THE DATA:

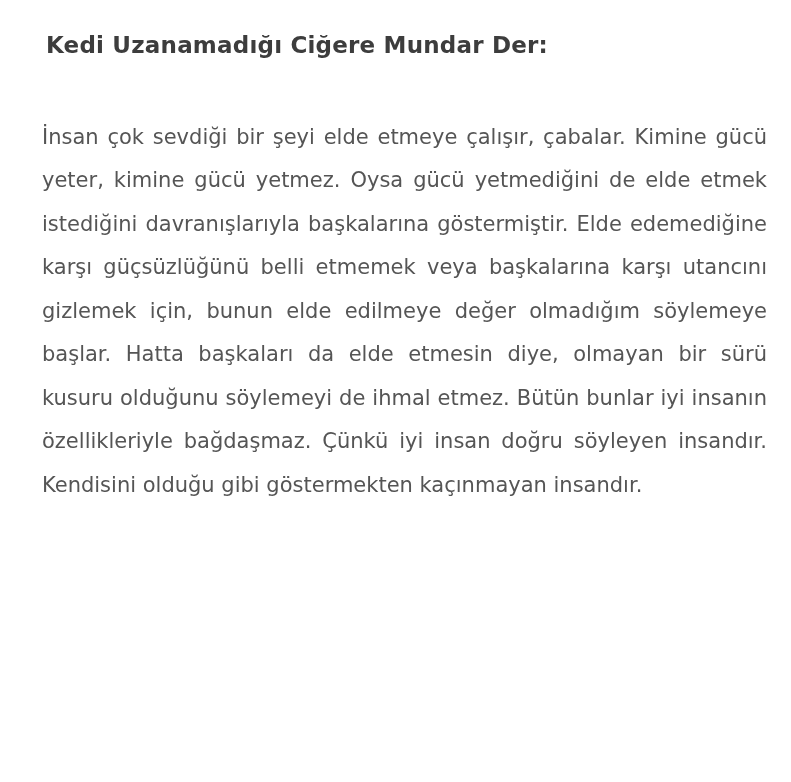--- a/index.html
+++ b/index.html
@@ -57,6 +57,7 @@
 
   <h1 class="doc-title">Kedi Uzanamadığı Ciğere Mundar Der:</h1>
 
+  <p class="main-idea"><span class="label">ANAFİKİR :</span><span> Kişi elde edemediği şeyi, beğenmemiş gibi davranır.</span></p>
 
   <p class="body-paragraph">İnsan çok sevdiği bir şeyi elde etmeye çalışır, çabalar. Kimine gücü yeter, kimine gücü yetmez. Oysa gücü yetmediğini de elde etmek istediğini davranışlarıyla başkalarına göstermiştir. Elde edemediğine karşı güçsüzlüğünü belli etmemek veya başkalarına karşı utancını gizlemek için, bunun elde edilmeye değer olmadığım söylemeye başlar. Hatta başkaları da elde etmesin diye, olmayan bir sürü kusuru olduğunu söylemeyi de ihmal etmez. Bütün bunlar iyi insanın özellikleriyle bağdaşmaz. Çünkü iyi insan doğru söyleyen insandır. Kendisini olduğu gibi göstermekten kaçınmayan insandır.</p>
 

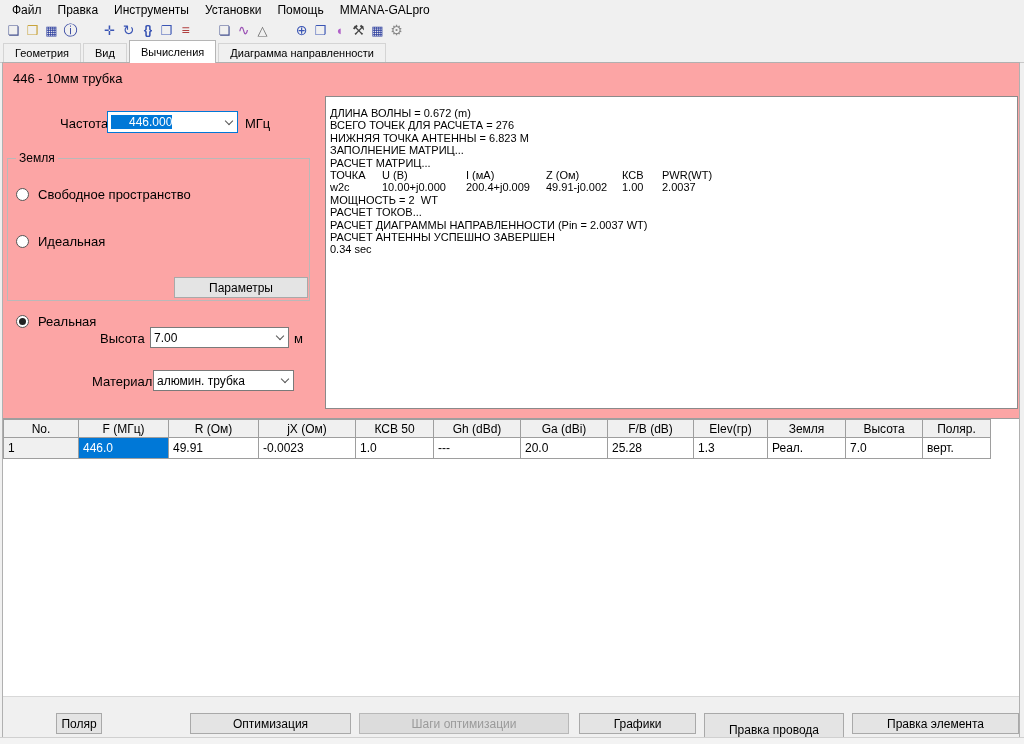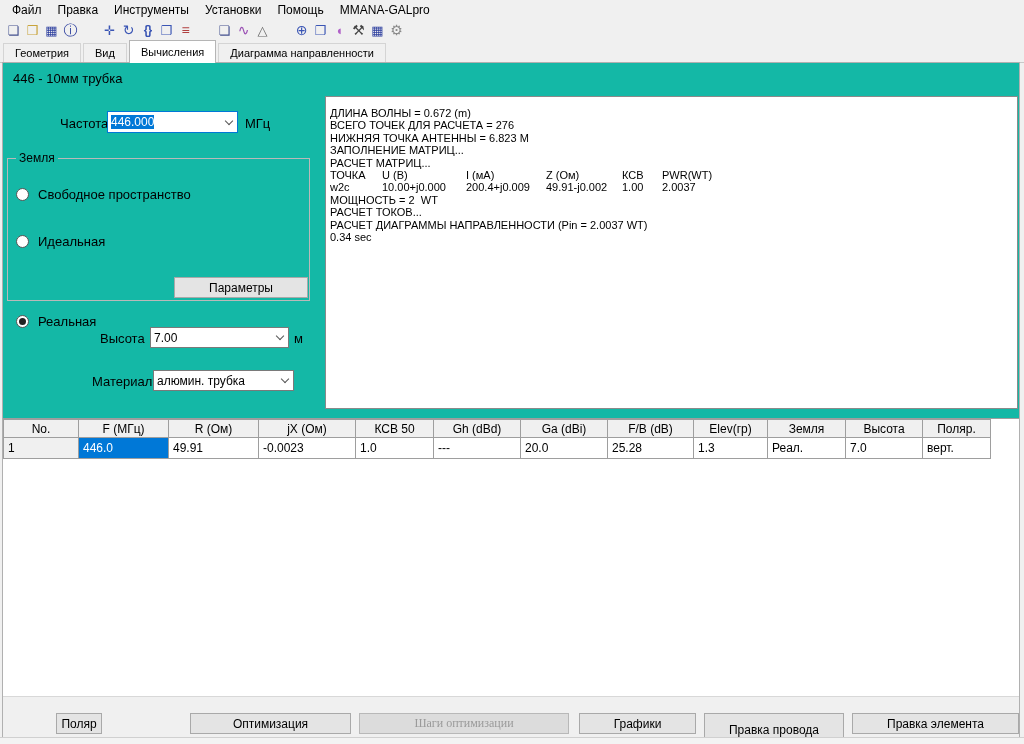--- a/index.html
+++ b/index.html
@@ -45,7 +45,7 @@
     border-color:#b5b5b5; z-index:2; position:relative; }
   
   .content { position:absolute; top:62px; left:2px; width:1018px; height:675px;
-    background:#14b8a6; border:1px solid #b0b0b0; box-sizing:border-box; }
+    background:#fca5a5; border:1px solid #b0b0b0; box-sizing:border-box; }
   .model-title { position:absolute; left:10px; top:8px; font-size:13px; }
   .fld-label { position:absolute; font-size:13px; }
   .combo { position:absolute; background:#fff; border:1px solid #7a7a7a;

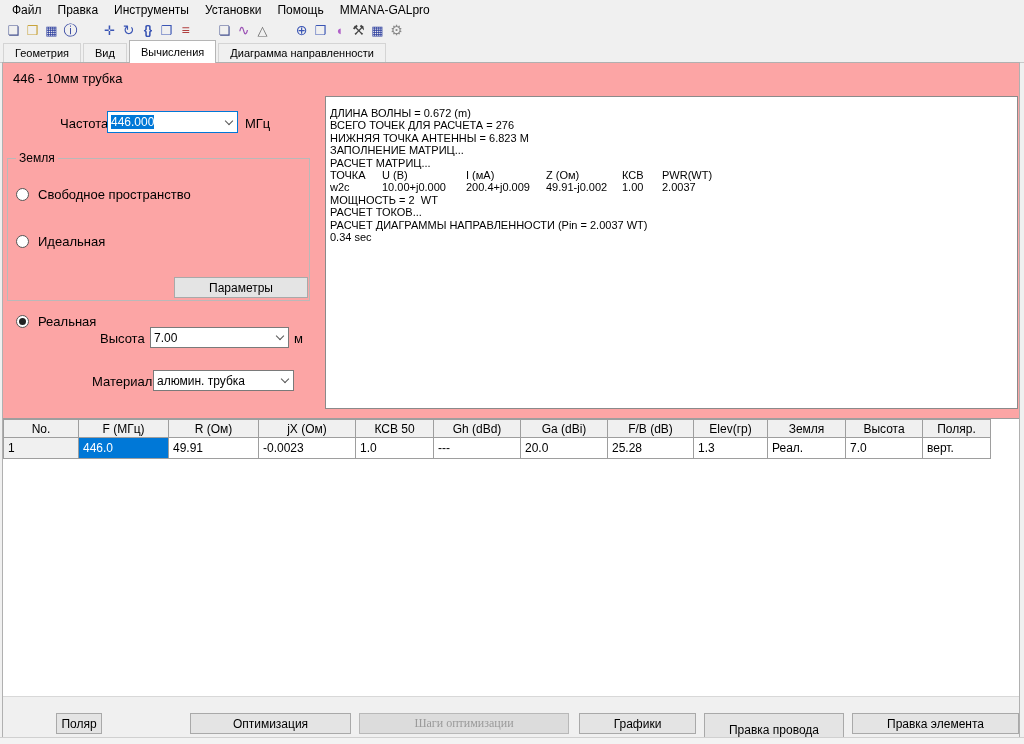--- a/index.html
+++ b/index.html
@@ -55,7 +55,7 @@
   .chev { width:5px; height:5px; border-right:1px solid #555; border-bottom:1px solid #555;
     transform:rotate(45deg); margin-top:-3px; }
   .combo.focused { border-color:#0078d7; }
-  .combo.focused .cv span { background:#0078d7; color:#fff; }
+  .combo.focused .cv span { background:#0078d7; color:#fff;padding-left:18px; }
   
   fieldset.ground { position:absolute; left:4px; top:88px; width:303px; height:150px;
     border:1px solid #b9b9b9; margin:0; padding:0; box-sizing:border-box; }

EXERCISE DESCRIPTION: Report only how many lines in the entries above contain the string "padding".

TASK RESULT: 2